Brian, psychologically nuanced characters go back to the Greeks–it’s hardly a tenet peculiar to the 20th Century movement which gave us “Nude Descending a Staircase”, the Dadaists and Marinetti. And there’s a lot more evidence–like the movies themselves, one after another after another of them–suggesting that Eastwood is *trying* to create rounded, coherently detailed characters, and just failing, than there is that he’s some kind of brilliant, forward-thinking artist who’s out-thought those hoary old nags Faulkner and Renoir and their inexplicable clinging to those funny little things they liked to call their “characters”. If you can’t look at that kid gunfighter in “Unforgiven” and see he’s just a misshapen, badly acted mess derived from a million earlier Westerns, well…then we’re just at an impasse.
It’s comments like Dauth’s the leave me really feeling like my retinas are just differently adjusted from everyone else’s. I mean, yes, there’s lots of great art that deliberately eschews psychological complexity or easy mimesis. If I want to see a cleverly queered text, Derek Jarman made plenty of clever genre-aware pastiches that top the underside of classical culture. When it comes to bouncing deliberately flat creations off each other to generate sparks, Velvet Goldmine, the collected works of Spike Lee, and hell, Serial Mom do a great job of it. Clint Eastwood is just Norman Jewison, a solid maker of socially-conscious films which try to use psychology and narrative for catharsis (what *else* is there to Mystic River?) and do it terribly badly. He’s really good if you like films that spell out every emotion the audience is supposed to feel and tell you every thought you’re supposed to have, but put him next to even a mid-level creator of mis-en-scene like Sidney Lumet, and he looks just a half-step above a Happy Madison production, just with the “desaturate” knob turned way up.
Raymond: here is a quick, vulgar answer: I will try to work on something more detailed. One way to think about what it means to queer something is to say that it signifies an attempt to demonstrate that an idea, practice, or approach, rather than being universal and essentialist, is socially constructed. An obvious example would be the effort to queer the notion of marriage to include same-sex spouses. A queer understanding stands in opposition to ahistorical, totalizing approaches to art and other aspects of existence.
As I am using it in the context of this thread, an Eastwood film queers the understanding of what is understood as a sufficient/normative script. I am saying that the idea that nuanced, psychologically deep characters as being the “natural” goal of any script is actually a socially constructed normative that grew out of a specific cultural moment and need. This norm has been around for so long and been so widely adopted, it begins to appear as if were a “natural”; “normal”; or “best” way to write a script (just as a “normal” marriage is a union between a man and a woman). Queering this understanding is an effort a) to reveal its socially constructed root; and b) to offer alternatives to this particular practice.

━━━━━━

● Requirements
Return the part of the Eastwood discussion starting at "Raymond: here is" and ending at "aspects of existence.", copied word for word.

━━━━━━

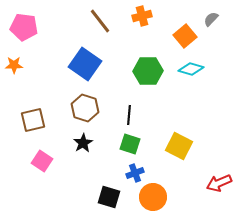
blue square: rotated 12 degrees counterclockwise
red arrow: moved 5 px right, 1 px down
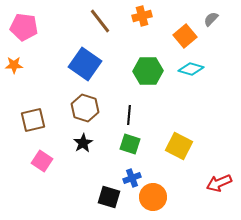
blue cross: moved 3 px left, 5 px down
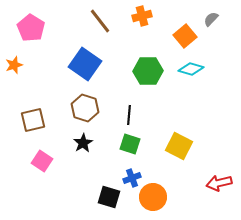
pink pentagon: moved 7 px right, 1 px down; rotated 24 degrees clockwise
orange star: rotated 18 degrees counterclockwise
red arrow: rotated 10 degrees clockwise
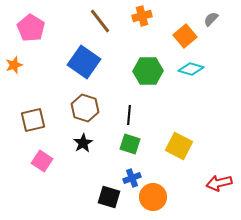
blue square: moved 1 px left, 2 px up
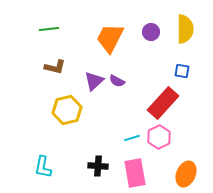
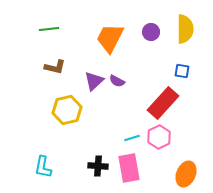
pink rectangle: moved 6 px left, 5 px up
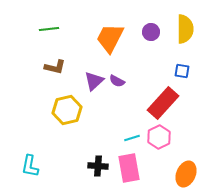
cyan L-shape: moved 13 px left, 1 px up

━━━━━━

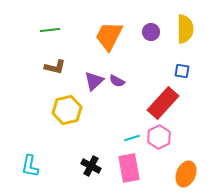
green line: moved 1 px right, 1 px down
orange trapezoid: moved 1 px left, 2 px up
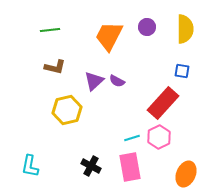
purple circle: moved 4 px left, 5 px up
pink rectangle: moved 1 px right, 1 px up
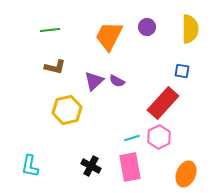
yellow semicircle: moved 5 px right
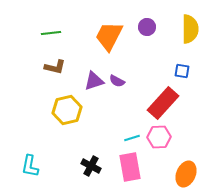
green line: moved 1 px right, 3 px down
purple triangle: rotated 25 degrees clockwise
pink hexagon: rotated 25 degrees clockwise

━━━━━━

● Result of the task
Raymond: here is a quick, vulgar answer: I will try to work on something more detailed. One way to think about what it means to queer something is to say that it signifies an attempt to demonstrate that an idea, practice, or approach, rather than being universal and essentialist, is socially constructed. An obvious example would be the effort to queer the notion of marriage to include same-sex spouses. A queer understanding stands in opposition to ahistorical, totalizing approaches to art and other aspects of existence.